If you experience an adverse life event, such as a failed dental surgical procedure for our purposes, examining your thinking about the event might be helpful, according to Martin E.P. Seligman, the father of modern Positive Psychology. The acronym known as the 3 P’s can help. If you assume the event was your fault (personal), that it is likely to have a lasting negative impact (permanent), and that it will affect all of the areas of your life (pervasive), then you probably have a pessimistic explanatory style. If, on the other hand, you think of the event as unrelated to you and more of a “one off”, and that the effects will be ephemeral, and contained to this one event, you likely have an optimistic explanatory style. Interestingly, the opposite is also true. Let’s say that a particularly difficult clinical procedure goes well and heals uneventfully. If you explain this to yourself as at least partially resulting from your high level of skill and superior focus, and as being something that could result in a long-term positive impact on your relationship with this patient, and even have a positive effect on a broad range of potential patients, then you are likely an optimist. But, if you discount the positive outcome as just getting lucky, and you see the pleasing result as contained, and of only short-term consequence, you might be a pessimist.

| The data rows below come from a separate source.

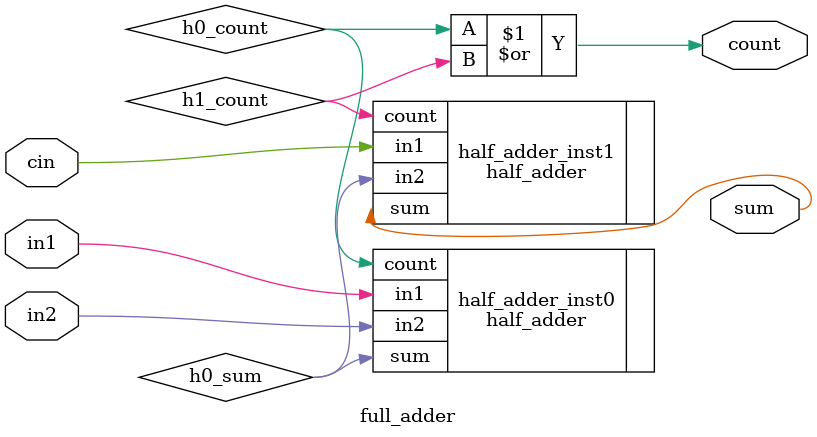
<source format=v>
/*
Author    				: 	Junhan Lv
Email Address         	:    1322069095@qq.com
Filename             	:    code.v
Data                 	:    2023-11-6
Description           	:    full_adder maked by half_adder.
Modification History    	:
Data            Author       Version         Change Description
=======================================================
23/11/6        Junhan Lv    1.0              Original
*/

`include "src/half_adder.v"

module full_adder (
    input  wire in1,
    input  wire in2,
    input  wire cin,

    output wire sum,
    output wire count
);

wire h0_sum;
wire h0_count;
wire h1_count;

half_adder half_adder_inst0
(
    .in1(in1),
    .in2(in2),

    .sum(h0_sum),
    .count(h0_count)
);

half_adder half_adder_inst1
(
    .in1(cin),
    .in2(h0_sum),

    .sum(sum),
    .count(h1_count)
);

assign count = (h0_count|h1_count);

    
endmodule

</source>
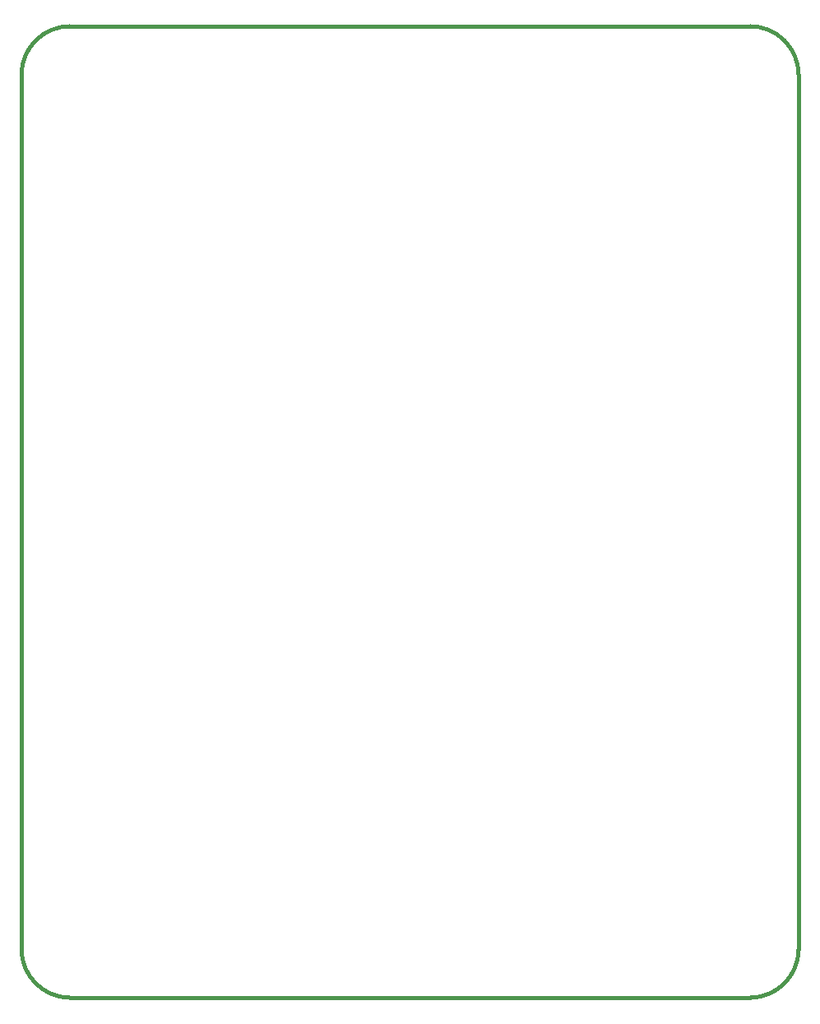
<source format=gbr>
%TF.GenerationSoftware,KiCad,Pcbnew,(5.1.6)-1*%
%TF.CreationDate,2020-06-19T12:40:56+02:00*%
%TF.ProjectId,iceduino,69636564-7569-46e6-9f2e-6b696361645f,rev?*%
%TF.SameCoordinates,Original*%
%TF.FileFunction,Profile,NP*%
%FSLAX46Y46*%
G04 Gerber Fmt 4.6, Leading zero omitted, Abs format (unit mm)*
G04 Created by KiCad (PCBNEW (5.1.6)-1) date 2020-06-19 12:40:56*
%MOMM*%
%LPD*%
G01*
G04 APERTURE LIST*
%TA.AperFunction,Profile*%
%ADD10C,0.400000*%
%TD*%
G04 APERTURE END LIST*
D10*
X120000000Y-135000000D02*
X120000000Y-45000000D01*
X45000000Y-140000000D02*
X115000000Y-140000000D01*
X45000000Y-40000000D02*
X115000000Y-40000000D01*
X40000000Y-135000000D02*
X40000000Y-45000000D01*
X120000000Y-135000000D02*
G75*
G02*
X115000000Y-140000000I-5000000J0D01*
G01*
X45000000Y-140000000D02*
G75*
G02*
X40000000Y-135000000I0J5000000D01*
G01*
X115000000Y-40000000D02*
G75*
G02*
X120000000Y-45000000I0J-5000000D01*
G01*
X40000000Y-45000000D02*
G75*
G02*
X45000000Y-40000000I5000000J0D01*
G01*
M02*

</source>
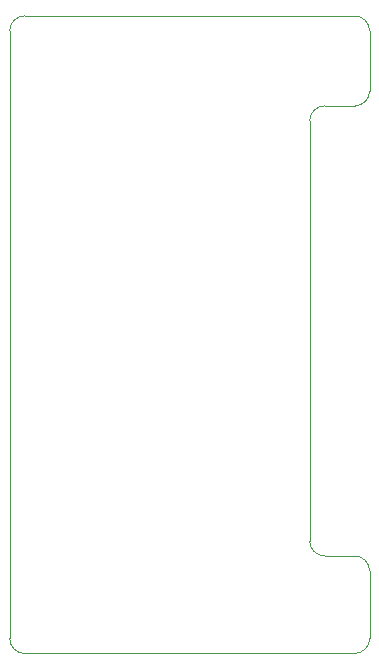
<source format=gm1>
%TF.GenerationSoftware,KiCad,Pcbnew,7.0.8-7.0.8~ubuntu22.04.1*%
%TF.CreationDate,2023-11-02T18:58:55-04:00*%
%TF.ProjectId,kicad_psu,6b696361-645f-4707-9375-2e6b69636164,rev?*%
%TF.SameCoordinates,Original*%
%TF.FileFunction,Profile,NP*%
%FSLAX46Y46*%
G04 Gerber Fmt 4.6, Leading zero omitted, Abs format (unit mm)*
G04 Created by KiCad (PCBNEW 7.0.8-7.0.8~ubuntu22.04.1) date 2023-11-02 18:58:55*
%MOMM*%
%LPD*%
G01*
G04 APERTURE LIST*
%TA.AperFunction,Profile*%
%ADD10C,0.100000*%
%TD*%
G04 APERTURE END LIST*
D10*
X105410000Y-63500000D02*
G75*
G03*
X104140000Y-62230000I-1270000J0D01*
G01*
X104140000Y-69850000D02*
G75*
G03*
X105410000Y-68580000I0J1270000D01*
G01*
X101600000Y-69850000D02*
G75*
G03*
X100330000Y-71120000I0J-1270000D01*
G01*
X100330000Y-106680000D02*
G75*
G03*
X101600000Y-107950000I1270000J0D01*
G01*
X105410000Y-109220000D02*
G75*
G03*
X104140000Y-107950000I-1270000J0D01*
G01*
X104140000Y-116205000D02*
G75*
G03*
X105410000Y-114935000I0J1270000D01*
G01*
X74930000Y-114935000D02*
G75*
G03*
X76200000Y-116205000I1270000J0D01*
G01*
X76200000Y-62230000D02*
G75*
G03*
X74930000Y-63500000I0J-1270000D01*
G01*
X105410000Y-68580000D02*
X105410000Y-63500000D01*
X101600000Y-69850000D02*
X104140000Y-69850000D01*
X100330000Y-106680000D02*
X100330000Y-71120000D01*
X104140000Y-107950000D02*
X101600000Y-107950000D01*
X105410000Y-114935000D02*
X105410000Y-109220000D01*
X76200000Y-116205000D02*
X104140000Y-116205000D01*
X74930000Y-63500000D02*
X74930000Y-114935000D01*
X104140000Y-62230000D02*
X76200000Y-62230000D01*
M02*

</source>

Dentistry seems to attract perfectionists, who by definition refuse to accept any standard short of perfection. Dentists also tend to be high on the continuum of the Big Five personality traits of agreeableness and conscientiousness (and in some cases, neuroticism). While these qualities may have led us to our vocation, if we are not aware of the potentially harmful combination of our absolute commitment to Nonmaleficence, while working in an occupation that is sure to present us numerous worrisome
challenges and setbacks, the cumulative effect can be difficult, and maybe even debilitating.
Clearly pessimism is not all bad, and it has the benefits of allowing us to maintain critical thinking, to prevent naivety and to promote rationality (realism). In fact, some pessimists lightheartedly argue that the optimist is never pleasantly surprised! However, the research is in, and the data supports an optimistic explanatory style on many fronts, especially with regard to the health and longevity benefits. Seligman’s book, Learned Optimism, lays all of this out and concludes with an easy to remember Cognitive Behavioral approach to help you predictively increase your level of optimism. In short, if we can identify the distortions in our thinking, we can dispute these distortions, and remain energized, positive and optimistic.
The principle of Nonmaleficence demands that we protect our patient from harm. It also seems fundamentally ethical to protect another valuable asset: our mental well-being.